The future of Newton's Legacy



A major turning point in the future of Newton's legacy came with the 1990 publication of Essays of the context, nature and influence of Isaac Newton's theology by James E. Force and Richard H. Popkin. In 1991, the bulk of the Newton manuscripts were released on forty-three reels of microfilm. This allowed a much more cohesive study, perhaps giving for the first time a broader picture of Newton and his works.
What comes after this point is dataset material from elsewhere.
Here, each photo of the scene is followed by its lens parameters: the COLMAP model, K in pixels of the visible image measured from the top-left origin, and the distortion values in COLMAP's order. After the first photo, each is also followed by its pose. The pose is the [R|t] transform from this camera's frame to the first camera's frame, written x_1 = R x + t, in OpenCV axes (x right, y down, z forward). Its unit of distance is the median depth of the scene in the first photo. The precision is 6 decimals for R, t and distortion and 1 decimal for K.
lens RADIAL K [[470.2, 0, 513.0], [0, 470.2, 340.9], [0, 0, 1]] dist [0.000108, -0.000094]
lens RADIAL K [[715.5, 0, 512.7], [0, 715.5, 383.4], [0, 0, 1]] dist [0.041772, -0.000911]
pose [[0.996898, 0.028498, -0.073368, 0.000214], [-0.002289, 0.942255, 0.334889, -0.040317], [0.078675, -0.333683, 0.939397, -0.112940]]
One of the main things to come out of this is a respect for Newton's other areas of interest in their own right, rather than as insignificant adjuncts. To make this point, Popkin suggests that the question shouldn't be why one of the world's greatest scientists should have spent so much time thinking and writing about such arcane matters, but why did one of the greatest anti-Trinitarian theologians of the 17th century take time off to write works on natural science. This was said partly tongue in cheek but also to make a point.

Why should Newton's theological and alchemical works be considered as less valid than his scientific works? In fact, Newton himself wrote them all with the same purpose in mind - to understand God. He had believed that experiment had a moral object - to learn more about God and how to serve Him. He saw himself not as someone who was a pioneer of the new science but as a restorer of ancient wisdom God had given to humankind.

Newton sought to reconcile the Book of Nature with the Book of Scripture.

If we look closely enough, we will see evidence of this in all of Newton's work.